What is required
Copy out exactly the lines from the line containing "nose: (101, 61)" to the end of the listing.

Record set
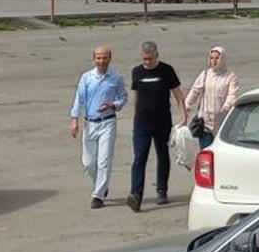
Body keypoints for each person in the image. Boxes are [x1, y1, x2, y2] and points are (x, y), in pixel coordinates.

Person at [126, 40, 187, 213]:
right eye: (145, 59)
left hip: (162, 122)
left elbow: (178, 95)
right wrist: (135, 114)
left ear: (157, 55)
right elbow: (136, 96)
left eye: (150, 59)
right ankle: (136, 195)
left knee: (162, 154)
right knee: (139, 157)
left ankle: (162, 190)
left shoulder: (167, 70)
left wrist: (183, 117)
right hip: (142, 123)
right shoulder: (136, 72)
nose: (147, 62)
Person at [69, 46, 128, 209]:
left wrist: (113, 105)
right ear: (94, 59)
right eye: (98, 58)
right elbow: (79, 99)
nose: (101, 61)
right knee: (88, 162)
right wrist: (75, 120)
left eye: (105, 58)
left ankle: (98, 195)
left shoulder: (115, 77)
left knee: (104, 161)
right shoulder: (87, 77)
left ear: (110, 59)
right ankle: (100, 184)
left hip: (108, 122)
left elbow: (123, 97)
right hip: (90, 123)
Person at [184, 46, 240, 149]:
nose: (214, 61)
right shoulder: (205, 74)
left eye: (217, 58)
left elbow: (232, 95)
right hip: (205, 121)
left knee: (220, 150)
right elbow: (195, 91)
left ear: (222, 59)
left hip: (222, 120)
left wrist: (226, 107)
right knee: (206, 151)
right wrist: (187, 104)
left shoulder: (230, 77)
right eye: (211, 58)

Response to the task
nose: (101, 61)
right knee: (88, 162)
right wrist: (75, 120)
left eye: (105, 58)
left ankle: (98, 195)
left shoulder: (115, 77)
left knee: (104, 161)
right shoulder: (87, 77)
left ear: (110, 59)
right ankle: (100, 184)
left hip: (108, 122)
left elbow: (123, 97)
right hip: (90, 123)
Person at [184, 46, 240, 149]:
nose: (214, 61)
right shoulder: (205, 74)
left eye: (217, 58)
left elbow: (232, 95)
right hip: (205, 121)
left knee: (220, 150)
right elbow: (195, 91)
left ear: (222, 59)
left hip: (222, 120)
left wrist: (226, 107)
right knee: (206, 151)
right wrist: (187, 104)
left shoulder: (230, 77)
right eye: (211, 58)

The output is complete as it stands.